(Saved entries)

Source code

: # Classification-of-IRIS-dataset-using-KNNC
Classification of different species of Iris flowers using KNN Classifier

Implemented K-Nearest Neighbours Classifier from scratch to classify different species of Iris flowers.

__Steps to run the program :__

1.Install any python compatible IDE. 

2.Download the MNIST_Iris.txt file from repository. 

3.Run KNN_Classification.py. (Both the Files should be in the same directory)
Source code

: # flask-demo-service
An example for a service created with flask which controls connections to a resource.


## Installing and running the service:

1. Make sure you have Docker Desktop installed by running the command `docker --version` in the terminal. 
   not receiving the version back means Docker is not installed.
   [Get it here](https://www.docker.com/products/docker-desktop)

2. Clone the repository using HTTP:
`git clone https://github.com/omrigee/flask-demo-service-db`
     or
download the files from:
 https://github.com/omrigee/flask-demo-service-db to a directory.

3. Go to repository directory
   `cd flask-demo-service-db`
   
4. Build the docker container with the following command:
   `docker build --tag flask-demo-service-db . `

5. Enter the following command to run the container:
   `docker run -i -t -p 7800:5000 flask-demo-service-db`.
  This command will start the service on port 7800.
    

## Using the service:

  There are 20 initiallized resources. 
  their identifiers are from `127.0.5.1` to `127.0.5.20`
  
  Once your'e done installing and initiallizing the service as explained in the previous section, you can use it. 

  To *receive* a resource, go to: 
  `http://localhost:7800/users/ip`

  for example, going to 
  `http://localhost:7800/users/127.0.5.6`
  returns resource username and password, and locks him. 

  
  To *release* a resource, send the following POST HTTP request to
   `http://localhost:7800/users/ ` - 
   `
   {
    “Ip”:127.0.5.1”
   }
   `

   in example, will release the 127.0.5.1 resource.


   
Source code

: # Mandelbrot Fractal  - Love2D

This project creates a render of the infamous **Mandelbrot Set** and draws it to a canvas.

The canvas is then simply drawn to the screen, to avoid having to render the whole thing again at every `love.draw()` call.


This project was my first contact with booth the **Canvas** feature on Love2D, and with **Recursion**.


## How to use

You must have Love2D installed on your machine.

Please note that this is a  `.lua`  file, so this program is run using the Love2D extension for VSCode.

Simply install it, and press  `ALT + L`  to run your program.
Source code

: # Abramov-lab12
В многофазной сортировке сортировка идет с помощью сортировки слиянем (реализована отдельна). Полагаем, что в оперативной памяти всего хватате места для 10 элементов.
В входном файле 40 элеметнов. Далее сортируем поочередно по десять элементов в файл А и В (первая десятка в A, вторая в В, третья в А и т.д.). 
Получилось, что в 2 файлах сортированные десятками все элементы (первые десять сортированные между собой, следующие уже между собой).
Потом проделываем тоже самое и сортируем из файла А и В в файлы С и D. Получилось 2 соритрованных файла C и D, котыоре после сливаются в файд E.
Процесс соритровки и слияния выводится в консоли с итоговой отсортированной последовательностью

EXERCISE DESCRIPTION:
Reproduce all four entries above character for character, keeping every line, blank line, and spelling unchanged.

OUTPUT OF THE EXERCISE:
Source code

: # Classification-of-IRIS-dataset-using-KNNC
Classification of different species of Iris flowers using KNN Classifier

Implemented K-Nearest Neighbours Classifier from scratch to classify different species of Iris flowers.

__Steps to run the program :__

1.Install any python compatible IDE. 

2.Download the MNIST_Iris.txt file from repository. 

3.Run KNN_Classification.py. (Both the Files should be in the same directory)
Source code

: # flask-demo-service
An example for a service created with flask which controls connections to a resource.


## Installing and running the service:

1. Make sure you have Docker Desktop installed by running the command `docker --version` in the terminal. 
   not receiving the version back means Docker is not installed.
   [Get it here](https://www.docker.com/products/docker-desktop)

2. Clone the repository using HTTP:
`git clone https://github.com/omrigee/flask-demo-service-db`
     or
download the files from:
 https://github.com/omrigee/flask-demo-service-db to a directory.

3. Go to repository directory
   `cd flask-demo-service-db`
   
4. Build the docker container with the following command:
   `docker build --tag flask-demo-service-db . `

5. Enter the following command to run the container:
   `docker run -i -t -p 7800:5000 flask-demo-service-db`.
  This command will start the service on port 7800.
    

## Using the service:

  There are 20 initiallized resources. 
  their identifiers are from `127.0.5.1` to `127.0.5.20`
  
  Once your'e done installing and initiallizing the service as explained in the previous section, you can use it. 

  To *receive* a resource, go to: 
  `http://localhost:7800/users/ip`

  for example, going to 
  `http://localhost:7800/users/127.0.5.6`
  returns resource username and password, and locks him. 

  
  To *release* a resource, send the following POST HTTP request to
   `http://localhost:7800/users/ ` - 
   `
   {
    “Ip”:127.0.5.1”
   }
   `

   in example, will release the 127.0.5.1 resource.


   
Source code

: # Mandelbrot Fractal  - Love2D

This project creates a render of the infamous **Mandelbrot Set** and draws it to a canvas.

The canvas is then simply drawn to the screen, to avoid having to render the whole thing again at every `love.draw()` call.


This project was my first contact with booth the **Canvas** feature on Love2D, and with **Recursion**.


## How to use

You must have Love2D installed on your machine.

Please note that this is a  `.lua`  file, so this program is run using the Love2D extension for VSCode.

Simply install it, and press  `ALT + L`  to run your program.
Source code

: # Abramov-lab12
В многофазной сортировке сортировка идет с помощью сортировки слиянем (реализована отдельна). Полагаем, что в оперативной памяти всего хватате места для 10 элементов.
В входном файле 40 элеметнов. Далее сортируем поочередно по десять элементов в файл А и В (первая десятка в A, вторая в В, третья в А и т.д.). 
Получилось, что в 2 файлах сортированные десятками все элементы (первые десять сортированные между собой, следующие уже между собой).
Потом проделываем тоже самое и сортируем из файла А и В в файлы С и D. Получилось 2 соритрованных файла C и D, котыоре после сливаются в файд E.
Процесс соритровки и слияния выводится в консоли с итоговой отсортированной последовательностью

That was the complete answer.